Edit the SamplerBaseMinP.txt
file to change the base 'consideration' value. The default is 0.05 (5%), but lower values can work surprisingly well even with a high temperature.
This is how you toggle it on.
Note: This is built off the ALT version of the Entropy sampling implementation, but the Dynamic Temp is still only applied if your temp is set to 1.84, so you are not forced to use it.
Graphic Explanation of Min P:
Exllama2 Entropy Sampling implementation for Text-Generation-WebUI
This is kind of a hackjob, but it works.
Replace the sampler.py in /text-generation-webui-main/installer_files/env/Lib/site-packages/exllamav2/generator
and it should work.
- Set 1.84 temperature to override normal temp, and enable the Dynamic Temp sampling.
- You can configure the EntropyTemp.txt file that gets created in your
/text-generation-webui-main/
folder to change the minimum and maximum temperature respectively. By default, these are 0.0 minimum temp and 2.0 maximum temp.

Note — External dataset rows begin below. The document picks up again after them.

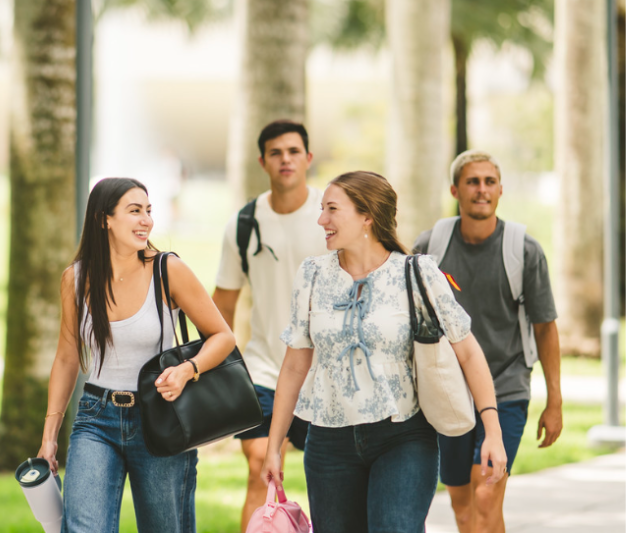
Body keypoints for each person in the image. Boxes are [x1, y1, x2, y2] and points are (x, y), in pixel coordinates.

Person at [261, 171, 508, 533]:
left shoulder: (417, 273)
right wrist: (273, 446)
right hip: (329, 441)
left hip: (403, 435)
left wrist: (493, 431)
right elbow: (295, 365)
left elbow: (468, 353)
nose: (321, 220)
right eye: (321, 209)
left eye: (331, 209)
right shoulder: (312, 275)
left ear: (367, 216)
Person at [37, 177, 235, 533]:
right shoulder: (76, 280)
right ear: (104, 219)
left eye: (148, 211)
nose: (146, 220)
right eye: (134, 211)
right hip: (96, 418)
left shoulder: (168, 270)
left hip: (160, 417)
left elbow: (222, 337)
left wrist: (188, 370)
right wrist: (49, 437)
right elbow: (67, 358)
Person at [413, 150, 562, 533]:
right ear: (455, 190)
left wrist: (554, 400)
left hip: (507, 388)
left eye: (489, 181)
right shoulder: (430, 247)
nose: (481, 190)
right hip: (449, 392)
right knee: (463, 504)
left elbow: (545, 326)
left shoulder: (524, 251)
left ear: (500, 190)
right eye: (472, 182)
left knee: (486, 494)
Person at [212, 120, 327, 531]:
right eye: (276, 153)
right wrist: (214, 371)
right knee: (260, 465)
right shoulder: (243, 224)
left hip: (325, 374)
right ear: (262, 161)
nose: (286, 160)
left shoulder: (330, 215)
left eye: (294, 151)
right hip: (264, 370)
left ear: (308, 158)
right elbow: (221, 304)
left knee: (329, 480)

The way Entropy sampling works is by measuring the amount of randomness in the probabilities. If there is high certainty in the predictions, it will use a value closer to your minimum temperature setting. This means that the more good choices there are, the more random or 'creative' it will get; this includes lowering Top P or Top K, since this will narrow it down to more probable choices which causes it to scale higher.
EDIT: Reuploaded to fix 0 temp issue specific to ExLlama not handling it gracefully like kobold.
EDIT EDIT: Reuploaded again to fix random typo. Oops.
ADDITIONAL NOTE:
- sampler_ALT is an alternative version. Obviously you will need to replace the 'sampler.py' in the same way. This one is different, in that it measures the raw probability distribution before it is changed, which may be more consistent across different sampler settings (e.g Top P 0.90, etc...) Your mileage may vary, this is not tested. It's just a hunch I had that measuring consistently might improve the results across different sampler settings; 2.0 max temp might be too low considering how high the entropy can (theoretically) scale, though, so keep that in mind.
- EDIT: I'm being told that sampler_ALT trends toward being a lot more deterministic, but still seems to introduce a good amount of variation into extremely quantized (think 2.5bpw) 70b models. YMMV though!